● **Problem to work on**: Using the data below, output the first line and every line after it up to and including the line containing "7-10 maggio 2026", exactly as written and with nothing added.

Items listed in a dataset

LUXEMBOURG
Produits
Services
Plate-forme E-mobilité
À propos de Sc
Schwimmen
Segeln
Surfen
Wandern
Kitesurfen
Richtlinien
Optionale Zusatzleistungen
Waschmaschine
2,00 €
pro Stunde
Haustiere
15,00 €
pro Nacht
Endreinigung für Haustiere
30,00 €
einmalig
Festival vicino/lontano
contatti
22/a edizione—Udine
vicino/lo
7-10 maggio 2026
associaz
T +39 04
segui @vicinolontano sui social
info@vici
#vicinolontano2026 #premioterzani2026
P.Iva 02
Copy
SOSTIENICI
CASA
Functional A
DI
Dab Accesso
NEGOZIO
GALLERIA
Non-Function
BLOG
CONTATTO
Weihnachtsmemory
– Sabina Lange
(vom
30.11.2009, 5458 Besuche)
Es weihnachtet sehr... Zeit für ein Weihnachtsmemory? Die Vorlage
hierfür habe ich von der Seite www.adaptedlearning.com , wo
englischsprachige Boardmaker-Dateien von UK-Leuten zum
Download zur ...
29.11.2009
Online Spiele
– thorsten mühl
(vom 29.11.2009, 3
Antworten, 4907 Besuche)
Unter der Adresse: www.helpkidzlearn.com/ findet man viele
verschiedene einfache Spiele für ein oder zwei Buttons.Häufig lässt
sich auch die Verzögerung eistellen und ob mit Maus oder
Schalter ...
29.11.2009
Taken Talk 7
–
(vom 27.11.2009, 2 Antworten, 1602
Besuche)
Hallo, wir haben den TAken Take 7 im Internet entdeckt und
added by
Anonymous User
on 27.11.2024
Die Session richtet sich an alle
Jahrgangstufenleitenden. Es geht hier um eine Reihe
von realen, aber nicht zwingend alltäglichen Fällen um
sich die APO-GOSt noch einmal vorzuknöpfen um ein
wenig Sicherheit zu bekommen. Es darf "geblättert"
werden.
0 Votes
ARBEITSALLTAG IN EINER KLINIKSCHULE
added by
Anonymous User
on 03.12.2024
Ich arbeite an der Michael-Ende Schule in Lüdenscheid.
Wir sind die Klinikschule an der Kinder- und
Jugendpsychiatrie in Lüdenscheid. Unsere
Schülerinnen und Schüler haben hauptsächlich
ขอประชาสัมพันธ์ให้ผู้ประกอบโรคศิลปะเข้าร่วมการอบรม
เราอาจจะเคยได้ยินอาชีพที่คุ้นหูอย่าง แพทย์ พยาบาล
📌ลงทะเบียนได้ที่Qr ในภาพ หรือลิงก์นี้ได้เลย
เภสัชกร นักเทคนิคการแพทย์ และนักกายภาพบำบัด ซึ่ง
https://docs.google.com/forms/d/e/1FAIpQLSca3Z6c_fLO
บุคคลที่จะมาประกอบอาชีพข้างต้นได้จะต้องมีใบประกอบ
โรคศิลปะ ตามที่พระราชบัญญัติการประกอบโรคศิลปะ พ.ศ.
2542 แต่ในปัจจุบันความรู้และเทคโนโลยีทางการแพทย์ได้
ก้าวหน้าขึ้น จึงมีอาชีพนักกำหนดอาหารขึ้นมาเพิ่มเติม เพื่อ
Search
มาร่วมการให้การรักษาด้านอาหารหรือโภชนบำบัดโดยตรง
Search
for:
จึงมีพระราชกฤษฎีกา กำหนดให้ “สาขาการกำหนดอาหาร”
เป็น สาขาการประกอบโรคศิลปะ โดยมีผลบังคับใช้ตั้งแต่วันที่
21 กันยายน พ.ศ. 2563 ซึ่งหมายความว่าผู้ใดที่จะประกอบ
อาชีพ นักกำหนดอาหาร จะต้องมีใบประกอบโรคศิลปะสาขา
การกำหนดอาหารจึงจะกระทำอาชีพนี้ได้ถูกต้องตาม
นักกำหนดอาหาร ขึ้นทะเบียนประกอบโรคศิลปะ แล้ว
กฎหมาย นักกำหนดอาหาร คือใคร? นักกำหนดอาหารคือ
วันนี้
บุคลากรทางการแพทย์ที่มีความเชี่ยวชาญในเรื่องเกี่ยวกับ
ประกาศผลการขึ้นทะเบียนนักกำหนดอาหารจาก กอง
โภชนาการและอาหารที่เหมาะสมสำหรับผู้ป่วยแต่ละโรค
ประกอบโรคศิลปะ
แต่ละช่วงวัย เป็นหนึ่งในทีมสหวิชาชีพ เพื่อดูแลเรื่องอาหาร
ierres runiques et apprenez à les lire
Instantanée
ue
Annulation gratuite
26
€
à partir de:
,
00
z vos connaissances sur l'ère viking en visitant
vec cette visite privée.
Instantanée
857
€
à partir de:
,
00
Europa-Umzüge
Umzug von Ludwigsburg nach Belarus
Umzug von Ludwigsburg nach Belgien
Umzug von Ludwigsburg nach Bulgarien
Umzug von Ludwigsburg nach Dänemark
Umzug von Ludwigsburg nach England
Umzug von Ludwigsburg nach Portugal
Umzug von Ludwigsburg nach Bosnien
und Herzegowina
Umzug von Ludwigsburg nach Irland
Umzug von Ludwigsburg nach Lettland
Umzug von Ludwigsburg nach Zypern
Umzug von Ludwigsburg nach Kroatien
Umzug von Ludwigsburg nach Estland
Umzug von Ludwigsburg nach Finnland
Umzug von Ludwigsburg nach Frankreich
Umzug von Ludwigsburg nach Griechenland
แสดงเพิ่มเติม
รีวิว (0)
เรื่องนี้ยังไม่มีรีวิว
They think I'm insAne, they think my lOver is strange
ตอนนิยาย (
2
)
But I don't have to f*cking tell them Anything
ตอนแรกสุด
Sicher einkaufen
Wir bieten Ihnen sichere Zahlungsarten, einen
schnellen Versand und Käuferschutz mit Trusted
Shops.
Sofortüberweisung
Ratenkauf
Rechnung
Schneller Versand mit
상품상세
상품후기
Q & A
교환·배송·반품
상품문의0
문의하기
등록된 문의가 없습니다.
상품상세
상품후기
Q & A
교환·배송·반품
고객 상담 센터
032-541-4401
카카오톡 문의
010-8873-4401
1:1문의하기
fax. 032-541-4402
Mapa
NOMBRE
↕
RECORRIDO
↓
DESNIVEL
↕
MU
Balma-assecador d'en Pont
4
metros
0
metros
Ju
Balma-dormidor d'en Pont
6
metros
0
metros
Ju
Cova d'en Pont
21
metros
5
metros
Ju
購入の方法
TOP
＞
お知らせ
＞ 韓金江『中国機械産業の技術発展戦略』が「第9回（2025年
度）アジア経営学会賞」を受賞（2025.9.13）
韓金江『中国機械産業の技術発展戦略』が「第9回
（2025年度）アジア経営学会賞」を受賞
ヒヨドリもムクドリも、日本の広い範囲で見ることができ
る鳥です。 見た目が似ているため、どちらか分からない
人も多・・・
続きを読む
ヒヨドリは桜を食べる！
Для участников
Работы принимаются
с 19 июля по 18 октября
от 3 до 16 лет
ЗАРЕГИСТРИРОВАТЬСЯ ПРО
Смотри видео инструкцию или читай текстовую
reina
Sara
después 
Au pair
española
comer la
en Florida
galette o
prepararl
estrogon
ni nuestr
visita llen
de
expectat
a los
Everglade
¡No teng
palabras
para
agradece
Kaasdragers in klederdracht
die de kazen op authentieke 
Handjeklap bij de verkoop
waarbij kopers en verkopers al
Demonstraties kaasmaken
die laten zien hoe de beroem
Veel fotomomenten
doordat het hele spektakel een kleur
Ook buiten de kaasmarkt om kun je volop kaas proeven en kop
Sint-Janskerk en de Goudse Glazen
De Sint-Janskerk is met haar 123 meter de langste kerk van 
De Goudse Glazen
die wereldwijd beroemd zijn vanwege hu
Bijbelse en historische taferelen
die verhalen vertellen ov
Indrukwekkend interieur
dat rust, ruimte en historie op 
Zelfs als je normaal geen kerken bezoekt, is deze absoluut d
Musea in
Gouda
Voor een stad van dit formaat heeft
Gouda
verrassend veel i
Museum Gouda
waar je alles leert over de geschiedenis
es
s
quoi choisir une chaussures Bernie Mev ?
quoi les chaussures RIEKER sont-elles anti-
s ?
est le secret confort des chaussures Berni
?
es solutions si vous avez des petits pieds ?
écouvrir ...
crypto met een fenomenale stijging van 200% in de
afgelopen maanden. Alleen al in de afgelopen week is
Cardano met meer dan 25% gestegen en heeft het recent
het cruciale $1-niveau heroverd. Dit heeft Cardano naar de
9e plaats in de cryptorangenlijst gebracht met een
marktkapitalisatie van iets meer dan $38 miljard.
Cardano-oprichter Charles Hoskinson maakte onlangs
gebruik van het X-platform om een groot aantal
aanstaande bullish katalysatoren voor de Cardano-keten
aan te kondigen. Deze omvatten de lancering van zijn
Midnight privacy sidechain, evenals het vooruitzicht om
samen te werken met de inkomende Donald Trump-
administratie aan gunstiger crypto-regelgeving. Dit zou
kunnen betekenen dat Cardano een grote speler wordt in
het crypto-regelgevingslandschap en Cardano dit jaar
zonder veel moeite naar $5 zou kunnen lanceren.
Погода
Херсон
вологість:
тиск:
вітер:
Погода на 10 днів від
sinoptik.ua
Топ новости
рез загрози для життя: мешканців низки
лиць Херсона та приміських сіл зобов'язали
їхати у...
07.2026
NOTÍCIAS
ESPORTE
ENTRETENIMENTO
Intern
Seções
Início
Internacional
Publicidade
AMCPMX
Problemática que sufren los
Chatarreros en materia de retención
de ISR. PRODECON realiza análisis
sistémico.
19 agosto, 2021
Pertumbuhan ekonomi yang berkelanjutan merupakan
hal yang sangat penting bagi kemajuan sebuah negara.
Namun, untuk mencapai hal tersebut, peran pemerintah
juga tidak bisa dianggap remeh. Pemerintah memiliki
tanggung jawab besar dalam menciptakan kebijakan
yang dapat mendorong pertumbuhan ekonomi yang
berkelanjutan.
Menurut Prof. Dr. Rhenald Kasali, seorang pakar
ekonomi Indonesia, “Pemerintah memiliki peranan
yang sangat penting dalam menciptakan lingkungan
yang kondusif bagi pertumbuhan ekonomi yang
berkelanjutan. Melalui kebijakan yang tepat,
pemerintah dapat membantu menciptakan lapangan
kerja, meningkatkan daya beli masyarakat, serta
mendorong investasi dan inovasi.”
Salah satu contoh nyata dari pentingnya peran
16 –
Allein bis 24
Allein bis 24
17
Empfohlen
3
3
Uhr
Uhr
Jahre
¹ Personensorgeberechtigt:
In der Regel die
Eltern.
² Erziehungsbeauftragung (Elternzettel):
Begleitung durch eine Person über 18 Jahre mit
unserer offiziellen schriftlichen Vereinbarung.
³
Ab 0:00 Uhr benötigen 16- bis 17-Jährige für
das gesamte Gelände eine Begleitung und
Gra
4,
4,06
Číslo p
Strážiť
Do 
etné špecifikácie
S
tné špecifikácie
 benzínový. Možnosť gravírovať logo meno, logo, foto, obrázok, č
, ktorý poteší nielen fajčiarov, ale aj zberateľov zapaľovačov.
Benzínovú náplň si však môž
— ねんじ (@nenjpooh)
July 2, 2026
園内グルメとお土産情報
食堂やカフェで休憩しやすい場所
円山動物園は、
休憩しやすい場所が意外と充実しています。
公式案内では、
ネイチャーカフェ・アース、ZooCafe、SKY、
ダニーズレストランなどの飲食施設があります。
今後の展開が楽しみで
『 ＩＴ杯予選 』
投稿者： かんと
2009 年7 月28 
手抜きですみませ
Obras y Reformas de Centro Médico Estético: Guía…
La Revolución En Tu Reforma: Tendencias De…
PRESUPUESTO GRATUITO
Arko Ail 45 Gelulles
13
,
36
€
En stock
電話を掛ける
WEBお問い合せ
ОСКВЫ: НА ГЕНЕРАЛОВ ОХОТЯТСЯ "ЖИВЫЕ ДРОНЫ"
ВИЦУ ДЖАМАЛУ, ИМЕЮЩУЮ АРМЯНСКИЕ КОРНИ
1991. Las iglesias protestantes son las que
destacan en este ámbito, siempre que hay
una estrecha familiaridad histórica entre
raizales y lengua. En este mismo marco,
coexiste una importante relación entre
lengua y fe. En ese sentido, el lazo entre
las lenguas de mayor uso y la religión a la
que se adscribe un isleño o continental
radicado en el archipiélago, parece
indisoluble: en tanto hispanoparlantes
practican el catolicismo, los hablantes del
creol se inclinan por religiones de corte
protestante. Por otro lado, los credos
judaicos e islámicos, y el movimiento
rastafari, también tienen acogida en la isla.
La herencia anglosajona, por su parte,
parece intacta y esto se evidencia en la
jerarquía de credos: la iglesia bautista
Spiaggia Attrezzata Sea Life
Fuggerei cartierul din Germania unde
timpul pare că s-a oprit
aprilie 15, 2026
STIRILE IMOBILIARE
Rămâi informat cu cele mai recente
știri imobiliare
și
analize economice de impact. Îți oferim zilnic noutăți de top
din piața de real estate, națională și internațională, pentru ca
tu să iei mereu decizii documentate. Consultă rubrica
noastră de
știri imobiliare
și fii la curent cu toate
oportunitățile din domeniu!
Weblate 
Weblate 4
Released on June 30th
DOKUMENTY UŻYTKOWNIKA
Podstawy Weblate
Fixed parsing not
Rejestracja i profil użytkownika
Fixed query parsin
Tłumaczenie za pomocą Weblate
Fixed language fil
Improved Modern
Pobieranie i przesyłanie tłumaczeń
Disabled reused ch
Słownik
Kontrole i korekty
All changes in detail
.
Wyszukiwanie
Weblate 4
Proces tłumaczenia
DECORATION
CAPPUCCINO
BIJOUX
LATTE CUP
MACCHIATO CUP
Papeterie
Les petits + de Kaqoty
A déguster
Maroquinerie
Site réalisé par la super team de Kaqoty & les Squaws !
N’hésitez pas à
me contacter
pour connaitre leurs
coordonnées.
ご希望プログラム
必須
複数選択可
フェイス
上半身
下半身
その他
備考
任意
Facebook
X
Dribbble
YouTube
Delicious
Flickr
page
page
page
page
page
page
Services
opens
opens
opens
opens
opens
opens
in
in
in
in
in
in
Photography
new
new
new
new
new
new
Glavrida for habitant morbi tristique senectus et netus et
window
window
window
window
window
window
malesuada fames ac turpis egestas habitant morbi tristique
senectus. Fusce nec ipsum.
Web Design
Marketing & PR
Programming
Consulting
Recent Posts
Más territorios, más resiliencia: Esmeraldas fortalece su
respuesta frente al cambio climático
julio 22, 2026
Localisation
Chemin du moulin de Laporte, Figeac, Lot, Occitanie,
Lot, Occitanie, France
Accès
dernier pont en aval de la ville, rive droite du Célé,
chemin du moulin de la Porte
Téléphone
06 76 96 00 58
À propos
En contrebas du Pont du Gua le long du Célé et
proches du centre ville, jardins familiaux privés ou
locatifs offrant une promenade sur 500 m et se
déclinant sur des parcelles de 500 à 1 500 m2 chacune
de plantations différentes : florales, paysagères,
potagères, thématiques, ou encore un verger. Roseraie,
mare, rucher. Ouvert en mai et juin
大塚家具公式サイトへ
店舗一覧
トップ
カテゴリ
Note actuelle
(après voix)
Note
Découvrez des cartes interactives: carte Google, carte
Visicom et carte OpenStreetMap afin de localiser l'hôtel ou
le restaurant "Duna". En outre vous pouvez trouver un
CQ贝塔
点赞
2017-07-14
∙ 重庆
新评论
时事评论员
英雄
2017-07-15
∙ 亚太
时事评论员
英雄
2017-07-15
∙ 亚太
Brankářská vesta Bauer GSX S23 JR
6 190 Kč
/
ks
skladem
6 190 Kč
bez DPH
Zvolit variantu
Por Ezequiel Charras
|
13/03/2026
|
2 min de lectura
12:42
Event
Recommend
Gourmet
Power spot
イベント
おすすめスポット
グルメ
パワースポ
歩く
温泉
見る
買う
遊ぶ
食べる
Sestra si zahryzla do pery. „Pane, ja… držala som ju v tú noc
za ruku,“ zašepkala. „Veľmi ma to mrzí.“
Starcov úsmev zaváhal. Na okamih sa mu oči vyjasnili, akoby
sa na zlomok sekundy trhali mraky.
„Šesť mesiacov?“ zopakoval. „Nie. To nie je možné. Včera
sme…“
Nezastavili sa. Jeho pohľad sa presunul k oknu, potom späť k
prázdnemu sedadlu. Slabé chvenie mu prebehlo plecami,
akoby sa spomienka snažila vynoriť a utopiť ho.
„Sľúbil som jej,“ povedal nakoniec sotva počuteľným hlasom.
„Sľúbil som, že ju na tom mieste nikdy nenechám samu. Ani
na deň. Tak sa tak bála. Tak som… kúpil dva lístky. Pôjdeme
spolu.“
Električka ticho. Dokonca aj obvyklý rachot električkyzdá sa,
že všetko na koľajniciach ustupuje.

● **Answer box**:
LUXEMBOURG
Produits
Services
Plate-forme E-mobilité
À propos de Sc
Schwimmen
Segeln
Surfen
Wandern
Kitesurfen
Richtlinien
Optionale Zusatzleistungen
Waschmaschine
2,00 €
pro Stunde
Haustiere
15,00 €
pro Nacht
Endreinigung für Haustiere
30,00 €
einmalig
Festival vicino/lontano
contatti
22/a edizione—Udine
vicino/lo
7-10 maggio 2026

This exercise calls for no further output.